Ce 12 septembre 1940, ils sont allés à la ferme du manoir de Lascaux rendre visite à de jeunes Lorraines réfugiées. Econduit, le trio regagne le village de Montignac. Leur route croise celle de Marcel Ravidat, un gaillard de 18 ans qui s’exprime en français et en patois. Celui qu’on appelle « le bagnard » a repéré un trou dans le bois de Lascaux quatre jours plus tôt. Selon lui, il s’agit de l’entrée du souterrain censé relier la colline au château de Montignac.

Après avoir agrandi le trou avec un couteau, les quatre adolescents glissent à l’intérieur sans trop de difficultés. Un voyage dans la nuit des temps : à la lueur de lampes de fortune, ils aperçoivent sur les parois toutes sortes d’animaux peints en ocre, en rouge, en noir. Les quatre copains sont éblouis. Aucun d’entre eux ne se doute que ces peintures ont été réalisées il y a dix-sept mille ans. Ils attendent quatre jours avant de révéler l’existence de la grotte à leur instituteur, Léon Laval, lequel préviendra l’abbé Breuil, spécialiste de l’art pariétal, qui authentifiera la « chapelle Sixtine de la préhistoire ».

Interné à Drancy

Simon Coencas, lui, a déjà dit au revoir à Montignac, ce village où sa famille originaire de Paris s’est réfugiée peu avant que la France déclare la guerre à l’Allemagne nazie, le 3 septembre 1939. Après avoir passé un an à fréquenter les bancs de l’école de Salignac, à un jet de silex de Montignac, il quitte la zone libre pour les faubourgs de la capitale, désormais occupée. Il doit retrouver son père, commerçant juif né en Grèce, dont les nombreux magasins de prêt-à-porter viennent d’être spoliés. Celui-ci tente de sauver la fortune qu’il a bâtie depuis son arrivée en France, dans les années 1910.
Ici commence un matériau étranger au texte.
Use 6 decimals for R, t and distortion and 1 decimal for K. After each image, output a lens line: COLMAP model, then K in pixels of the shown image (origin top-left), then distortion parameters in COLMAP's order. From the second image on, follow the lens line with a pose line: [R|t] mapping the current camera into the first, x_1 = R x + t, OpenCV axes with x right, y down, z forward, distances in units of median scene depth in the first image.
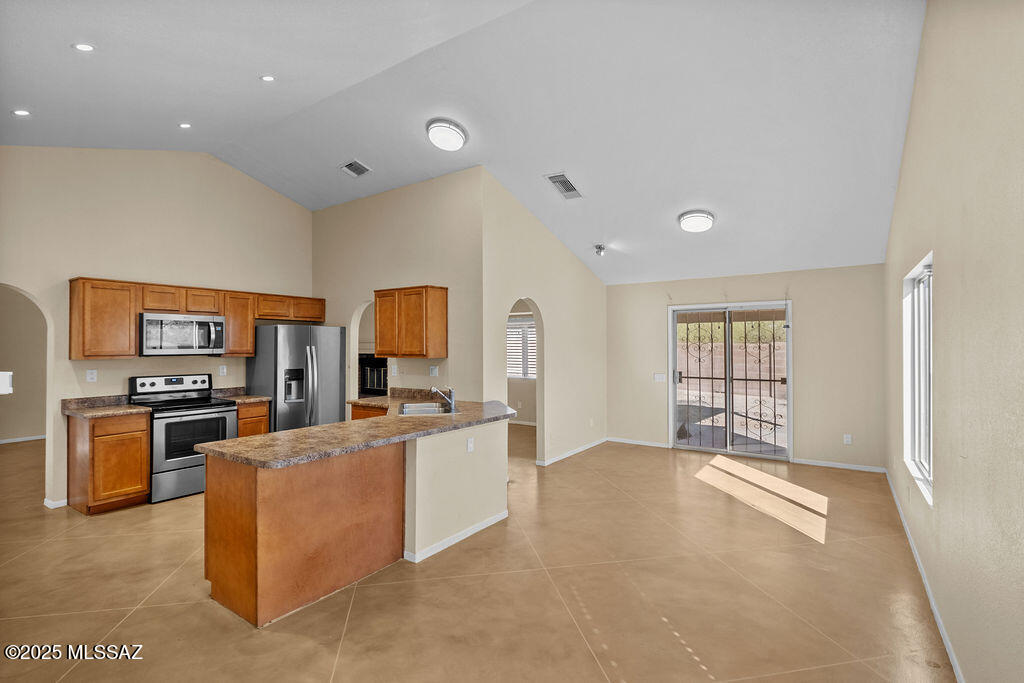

Déjà, le souvenir des jours heureux qui ont suivi la découverte de Lascaux paraît loin, comme réduit en miettes par celui des années noires de l’Occupation. Le destin de sa famille bascule. Dénoncé à la police par un de ses employés, son père est trimballé de prison en caserne, interné à Drancy avant d’être déporté à Auschwitz. Simon Coencas est lui-même arrêté en 1942. Il est interné à son tour à Drancy, où il retrouve sa mère.